#### ACCIONES A REALIZAR:
• A. Reproduzca de manera literal el fragmento del texto sobre el plan de infraestructuras de Biden que empieza con las palabras que contienen «Por desmedidas que» y termina con «mandato: la ambición.».
• B. Reescriba en forma de lista el párrafo del texto sobre el plan de infraestructuras de Biden que comienza con «Si la ambición guio su respuesta», conservando sus datos principales.
━━━━━ TEXTO PROPORCIONADO ━━━━━
El ambicioso discurso de este miércoles es el punto de salida de una batalla en el Congreso que se augura tan áspera como incierta, y que pondrá a prueba su capacidad de negociación. El intervencionismo del Estado en la economía, ese supuesto gasto público a espuertas que denuncian sus detractores, y el incremento del impuesto de sociedades desde el 21% adoptado por la gran reforma fiscal de 2017 de Donald Trump, tienen en pie de guerra desde hace semanas a los republicanos y la clase empresarial. La Casa Blanca asegura que, incluso tras el hipotético aumento, la tasa se mantendría en su menor nivel desde la Segunda Guerra Mundial, salvo el paréntesis de Trump.

Por desmedidas que parezcan, las propuestas de Biden están lejos de constituir globos sonda o muestras de pensamiento ilusorio. En su primera rueda de prensa, el jueves pasado, el presidente repitió tres veces en una respuesta su deseo de “cambiar el paradigma” y de sacar adelante su agenda con o sin apoyo republicano. La prueba de su determinación será este plan de infraestructuras, mucho más radical y transformador que el Plan de Rescate Estadounidense aprobado. Reconvertir la economía de EEUU en un sistema funcional más equitativo, sostenible y competitivo, en especial con respecto a China y frente a los retos del cambio climático -que muestra las vergüenzas del país con cada nuevo huracán u ola de frío, como la reciente de Texas-, es el ejemplo más palpable de otro de los lemas de su mandato: la ambición.

Si la ambición guio su respuesta a la crisis del coronavirus, con un plan milmillonario –su dotación equivale a casi el 40% del presupuesto del Gobierno federal, alrededor del 9% del PIB nacional- que mereció el calificativo de histórico, los epítetos se quedan cortos para enmarcar el nuevo proyecto, que pretende superar desigualdades estructurales arraigadas hasta el tuétano, además de crear 10 millones de empleos verdes y revitalizar la industria. A diferencia del rescate pandémico, una gran inyección de gasto público, la futura reconstrucción implicará -si se aprueba en el Congreso- una revolución fiscal por la cual contribuirán más lo que más tienen. Otro cambio de paradigma, como viene demandando el ala más progresista de los demócratas (en la Asamblea de Nueva York, por ejemplo, han presentado un proyecto de ley para gravar a los milmillonarios del Estado).

En la mente de Biden están los llamados trabajadores de cuello azul, los obreros -los más afectados por el paulatino declive económico, por la desinversión y, finalmente, por la pandemia; negros y latinos en su mayoría pero también blancos con poca cualificación, “los que trabajan duro y pagan impuestos y sirven a su país”, como les definió al inicio de su discurso-, pero también desafíos globales. China desbancará a Estados Unidos como la mayor economía del mundo en 2028, cinco años antes de lo previsto anteriormente, según el Centro de Investigación Económica y de Negocios (CEBR, en sus siglas inglesas), gracias a su hábil manejo de la pandemia. China fue la única gran economía mundial que evitó la recesión en 2020, y superó a EEUU como principal destino de la inversión extranjera directa ese año. La dependencia estratégica de EEUU respecto de China quedó de manifiesto durante la pandemia, o en la interrupción de la cadena de montaje en plantas automovilísticas por la escasez de componentes esenciales, también chinos. A todas esas carencias y debilidades pretende dar respuesta el macroplan de infraestructuras y empleo. “Nos permitirá ganar competencia ante China”, ha dicho Biden en su discurso.
━━━━━ DATOS DE ORIGEN ━━━━━
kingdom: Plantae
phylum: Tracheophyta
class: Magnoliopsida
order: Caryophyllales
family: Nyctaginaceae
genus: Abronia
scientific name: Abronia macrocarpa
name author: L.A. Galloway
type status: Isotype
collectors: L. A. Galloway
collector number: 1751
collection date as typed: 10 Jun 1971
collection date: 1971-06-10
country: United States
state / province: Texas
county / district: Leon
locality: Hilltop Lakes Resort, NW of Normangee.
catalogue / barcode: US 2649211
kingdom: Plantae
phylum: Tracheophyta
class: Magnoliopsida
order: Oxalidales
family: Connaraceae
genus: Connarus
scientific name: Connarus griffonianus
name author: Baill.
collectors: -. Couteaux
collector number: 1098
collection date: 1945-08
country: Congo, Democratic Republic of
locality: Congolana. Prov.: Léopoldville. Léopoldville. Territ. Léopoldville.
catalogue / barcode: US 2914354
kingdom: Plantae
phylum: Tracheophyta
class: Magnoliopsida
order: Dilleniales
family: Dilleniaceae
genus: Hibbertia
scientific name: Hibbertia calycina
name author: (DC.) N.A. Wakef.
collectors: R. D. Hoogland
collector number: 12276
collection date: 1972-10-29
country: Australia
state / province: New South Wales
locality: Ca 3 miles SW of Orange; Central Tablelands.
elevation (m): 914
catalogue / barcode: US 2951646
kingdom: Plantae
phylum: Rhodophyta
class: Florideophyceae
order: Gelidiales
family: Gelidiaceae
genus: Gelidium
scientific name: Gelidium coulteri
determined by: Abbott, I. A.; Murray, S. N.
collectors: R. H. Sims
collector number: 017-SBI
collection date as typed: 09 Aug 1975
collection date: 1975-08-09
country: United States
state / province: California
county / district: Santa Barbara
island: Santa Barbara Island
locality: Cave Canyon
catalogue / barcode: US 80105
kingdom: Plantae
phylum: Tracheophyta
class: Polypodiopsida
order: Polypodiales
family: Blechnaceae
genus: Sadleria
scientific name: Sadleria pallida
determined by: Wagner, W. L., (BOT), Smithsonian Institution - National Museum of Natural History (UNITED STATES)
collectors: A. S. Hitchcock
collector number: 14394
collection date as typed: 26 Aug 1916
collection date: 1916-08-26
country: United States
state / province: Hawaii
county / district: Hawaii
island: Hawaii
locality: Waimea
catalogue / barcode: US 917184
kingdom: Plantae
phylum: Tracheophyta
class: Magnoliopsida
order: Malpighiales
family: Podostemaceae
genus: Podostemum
━━━━━
#### RESULTADOS:
• A.
Por desmedidas que parezcan, las propuestas de Biden están lejos de constituir globos sonda o muestras de pensamiento ilusorio. En su primera rueda de prensa, el jueves pasado, el presidente repitió tres veces en una respuesta su deseo de “cambiar el paradigma” y de sacar adelante su agenda con o sin apoyo republicano. La prueba de su determinación será este plan de infraestructuras, mucho más radical y transformador que el Plan de Rescate Estadounidense aprobado. Reconvertir la economía de EEUU en un sistema funcional más equitativo, sostenible y competitivo, en especial con respecto a China y frente a los retos del cambio climático -que muestra las vergüenzas del país con cada nuevo huracán u ola de frío, como la reciente de Texas-, es el ejemplo más palpable de otro de los lemas de su mandato: la ambición.

• B.
- La respuesta a la crisis del coronavirus fue un plan milmillonario, calificado de histórico, equivalente a casi el 40% del presupuesto del Gobierno federal y a alrededor del 9% del PIB nacional.
- El nuevo proyecto pretende superar desigualdades estructurales profundamente arraigadas, crear 10 millones de empleos verdes y revitalizar la industria.
- A diferencia del rescate pandémico, que fue una gran inyección de gasto público, la reconstrucción implicará, si el Congreso la aprueba, una revolución fiscal en la que contribuirán más quienes más tienen.
- Este cambio de paradigma responde a lo que viene demandando el ala más progresista de los demócratas. Por ejemplo, en la Asamblea de Nueva York se ha presentado un proyecto de ley para gravar a los milmillonarios del Estado.